BEGIN DATA TO PROCESS

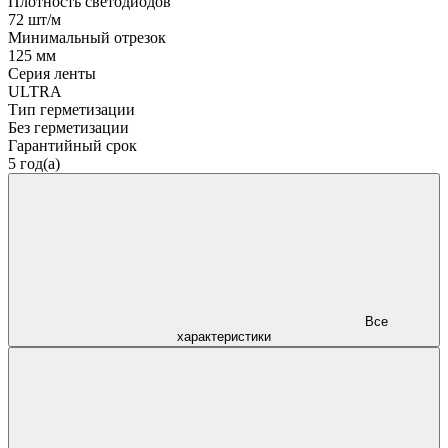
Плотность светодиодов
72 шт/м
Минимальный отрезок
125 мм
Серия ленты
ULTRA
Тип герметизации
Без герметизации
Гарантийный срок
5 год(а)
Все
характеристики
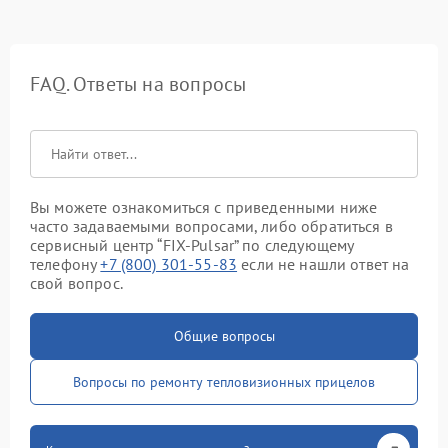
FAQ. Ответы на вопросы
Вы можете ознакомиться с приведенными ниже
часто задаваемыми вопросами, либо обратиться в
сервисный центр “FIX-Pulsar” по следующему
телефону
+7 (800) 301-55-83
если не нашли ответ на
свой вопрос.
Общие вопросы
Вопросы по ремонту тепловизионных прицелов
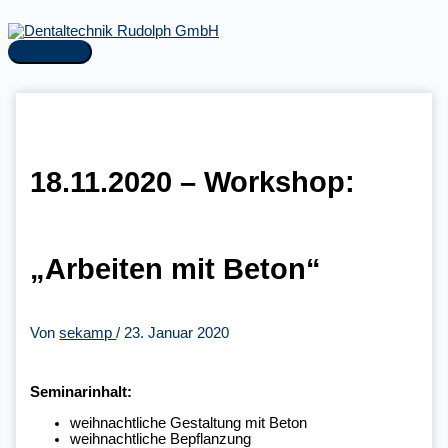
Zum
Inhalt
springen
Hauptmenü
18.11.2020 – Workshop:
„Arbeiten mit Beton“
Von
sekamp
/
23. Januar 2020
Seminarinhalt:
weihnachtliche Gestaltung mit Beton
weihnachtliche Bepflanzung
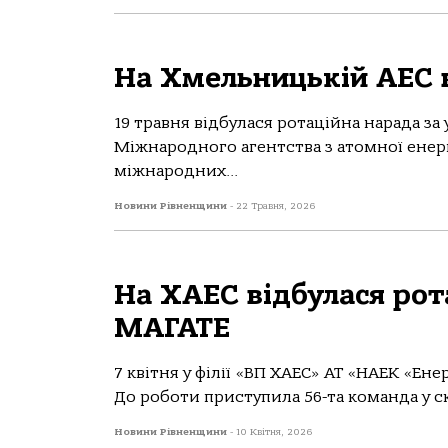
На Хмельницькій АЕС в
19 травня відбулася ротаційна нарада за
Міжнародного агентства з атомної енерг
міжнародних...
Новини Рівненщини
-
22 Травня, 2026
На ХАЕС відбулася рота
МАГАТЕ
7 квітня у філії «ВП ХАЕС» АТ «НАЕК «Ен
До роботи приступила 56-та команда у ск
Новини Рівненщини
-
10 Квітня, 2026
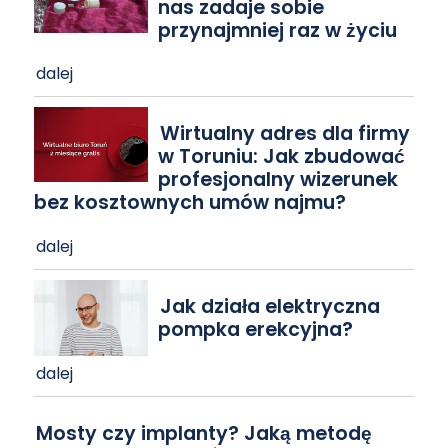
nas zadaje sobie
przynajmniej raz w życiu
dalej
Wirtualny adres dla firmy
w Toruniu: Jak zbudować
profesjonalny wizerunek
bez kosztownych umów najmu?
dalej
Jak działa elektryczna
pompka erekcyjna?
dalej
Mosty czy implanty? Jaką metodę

END DATA TO PROCESS

◆ AIM OF THE TASK ◆
Every line above that includes the word "відбулася" must appear in the answer.

◆ EXERCISE RESULT ◆
19 травня відбулася ротаційна нарада за
На ХАЕС відбулася рота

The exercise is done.